BACKGROUND: There is limited research on the relationship between chronic prostatitis (CP) and the subsequent risk of depressive disorders (DD). This population-based study aims to prospectively examine the relationship between a history of CP and the risk of developing DD in Taiwan.

METHODS: A total of 3051 adult patients, newly diagnosed with CP during 2001 to 2005, were recruited, together with 15,255 matched enrollees without a history of CP as a comparison cohort. All patients were tracked for a three year period from their index healthcare encounters to identify those who had subsequent DD. The Cox proportional hazards models were carried out to compute the risk of DD in the study and comparison cohorts, after adjustment for socio-demographic characteristics.

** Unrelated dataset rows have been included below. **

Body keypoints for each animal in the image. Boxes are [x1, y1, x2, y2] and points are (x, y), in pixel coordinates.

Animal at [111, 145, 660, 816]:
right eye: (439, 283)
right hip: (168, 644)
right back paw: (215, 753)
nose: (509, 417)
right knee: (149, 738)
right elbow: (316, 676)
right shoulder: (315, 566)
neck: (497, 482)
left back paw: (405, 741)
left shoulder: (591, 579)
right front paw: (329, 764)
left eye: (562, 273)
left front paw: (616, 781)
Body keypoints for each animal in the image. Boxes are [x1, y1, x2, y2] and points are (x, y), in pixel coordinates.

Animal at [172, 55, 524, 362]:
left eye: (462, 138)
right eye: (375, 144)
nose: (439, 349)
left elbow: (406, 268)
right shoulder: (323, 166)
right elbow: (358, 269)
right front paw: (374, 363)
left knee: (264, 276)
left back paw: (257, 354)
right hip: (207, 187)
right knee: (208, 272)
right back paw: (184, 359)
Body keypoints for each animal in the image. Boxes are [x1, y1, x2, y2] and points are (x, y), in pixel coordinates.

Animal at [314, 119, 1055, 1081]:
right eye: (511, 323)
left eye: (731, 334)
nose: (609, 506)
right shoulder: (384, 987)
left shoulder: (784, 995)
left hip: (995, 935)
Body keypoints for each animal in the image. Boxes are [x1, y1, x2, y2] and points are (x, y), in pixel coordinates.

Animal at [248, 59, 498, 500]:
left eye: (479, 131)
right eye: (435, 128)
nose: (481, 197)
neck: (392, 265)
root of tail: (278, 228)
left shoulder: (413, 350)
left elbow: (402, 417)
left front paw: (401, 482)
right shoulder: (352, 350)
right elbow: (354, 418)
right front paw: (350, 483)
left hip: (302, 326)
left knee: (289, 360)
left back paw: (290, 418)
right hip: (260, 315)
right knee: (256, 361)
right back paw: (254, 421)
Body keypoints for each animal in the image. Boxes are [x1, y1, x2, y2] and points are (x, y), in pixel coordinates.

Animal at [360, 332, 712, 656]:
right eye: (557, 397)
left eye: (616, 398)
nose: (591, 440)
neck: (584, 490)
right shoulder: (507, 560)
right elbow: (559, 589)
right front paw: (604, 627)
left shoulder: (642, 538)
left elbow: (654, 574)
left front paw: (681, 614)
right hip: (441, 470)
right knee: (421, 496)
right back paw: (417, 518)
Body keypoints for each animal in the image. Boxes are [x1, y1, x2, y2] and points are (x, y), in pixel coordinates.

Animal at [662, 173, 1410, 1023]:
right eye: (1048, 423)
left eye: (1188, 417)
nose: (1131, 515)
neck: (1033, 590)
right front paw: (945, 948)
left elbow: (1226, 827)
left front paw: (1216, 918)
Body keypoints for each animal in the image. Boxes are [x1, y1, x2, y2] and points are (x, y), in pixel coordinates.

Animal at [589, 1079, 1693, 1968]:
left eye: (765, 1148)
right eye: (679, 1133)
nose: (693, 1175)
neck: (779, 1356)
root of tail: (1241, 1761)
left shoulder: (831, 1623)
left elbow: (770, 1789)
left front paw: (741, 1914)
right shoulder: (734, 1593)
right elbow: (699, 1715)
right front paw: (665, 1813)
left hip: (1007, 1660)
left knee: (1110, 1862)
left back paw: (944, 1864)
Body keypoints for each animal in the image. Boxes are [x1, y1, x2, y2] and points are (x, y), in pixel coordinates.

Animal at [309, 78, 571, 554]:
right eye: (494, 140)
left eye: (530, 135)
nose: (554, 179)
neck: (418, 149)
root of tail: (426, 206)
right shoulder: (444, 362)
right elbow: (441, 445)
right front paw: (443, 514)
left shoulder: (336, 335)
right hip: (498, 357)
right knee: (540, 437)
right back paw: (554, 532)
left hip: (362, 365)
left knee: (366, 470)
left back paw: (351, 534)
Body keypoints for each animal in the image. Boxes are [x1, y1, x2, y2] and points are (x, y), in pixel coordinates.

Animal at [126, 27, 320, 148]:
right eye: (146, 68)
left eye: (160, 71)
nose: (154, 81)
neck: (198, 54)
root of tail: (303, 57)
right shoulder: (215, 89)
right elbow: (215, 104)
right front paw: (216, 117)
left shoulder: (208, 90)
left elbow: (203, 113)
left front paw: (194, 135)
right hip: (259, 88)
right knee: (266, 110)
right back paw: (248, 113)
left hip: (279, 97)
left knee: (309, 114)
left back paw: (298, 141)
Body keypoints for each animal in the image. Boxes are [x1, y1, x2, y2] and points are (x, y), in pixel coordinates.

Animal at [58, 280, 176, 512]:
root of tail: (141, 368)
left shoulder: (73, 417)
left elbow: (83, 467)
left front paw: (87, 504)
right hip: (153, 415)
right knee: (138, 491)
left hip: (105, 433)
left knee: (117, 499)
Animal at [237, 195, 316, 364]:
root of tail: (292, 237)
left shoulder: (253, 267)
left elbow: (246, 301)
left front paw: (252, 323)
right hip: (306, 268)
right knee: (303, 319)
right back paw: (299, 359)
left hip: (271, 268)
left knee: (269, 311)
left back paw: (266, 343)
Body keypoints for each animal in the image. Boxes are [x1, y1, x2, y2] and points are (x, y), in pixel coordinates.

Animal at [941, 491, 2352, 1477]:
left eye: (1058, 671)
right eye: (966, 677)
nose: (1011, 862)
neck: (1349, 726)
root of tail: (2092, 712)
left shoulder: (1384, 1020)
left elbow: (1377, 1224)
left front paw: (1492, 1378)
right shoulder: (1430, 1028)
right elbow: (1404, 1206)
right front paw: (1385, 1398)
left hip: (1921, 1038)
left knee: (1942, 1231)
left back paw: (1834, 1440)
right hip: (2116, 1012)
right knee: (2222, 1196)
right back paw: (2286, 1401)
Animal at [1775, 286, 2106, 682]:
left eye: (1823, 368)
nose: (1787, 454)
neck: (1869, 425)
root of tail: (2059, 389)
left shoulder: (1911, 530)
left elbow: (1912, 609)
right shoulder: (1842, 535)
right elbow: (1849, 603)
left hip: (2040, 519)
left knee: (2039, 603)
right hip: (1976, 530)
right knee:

RESULTS: Of a total of 18,306 patients, 163 (5.34%) from the CP group and 494 (3.24%) from the comparison group had a subsequent diagnosis of DD during the follow-up period. Stratified Cox proportional analysis shows that, after adjusting for monthly income, geographic region, and urbanization level of the community in which the patient resided, hypertrophy (benign) of prostate, and urinary incontinence, the hazard ratio of DD during the three year follow-up period is 1.63 for patients with chronic prostatitis (95% CI = 1.36-1.96) than those without chronic prostatitis. The differences are most significant in the younger group, aged less than 30 years (hazard ratio, 2.50; 95% CI = 1.18-4.51).

CONCLUSIONS: These results suggest that CP patients experience an increased risk of DD compared to non-CP patients during a three year follow-up period.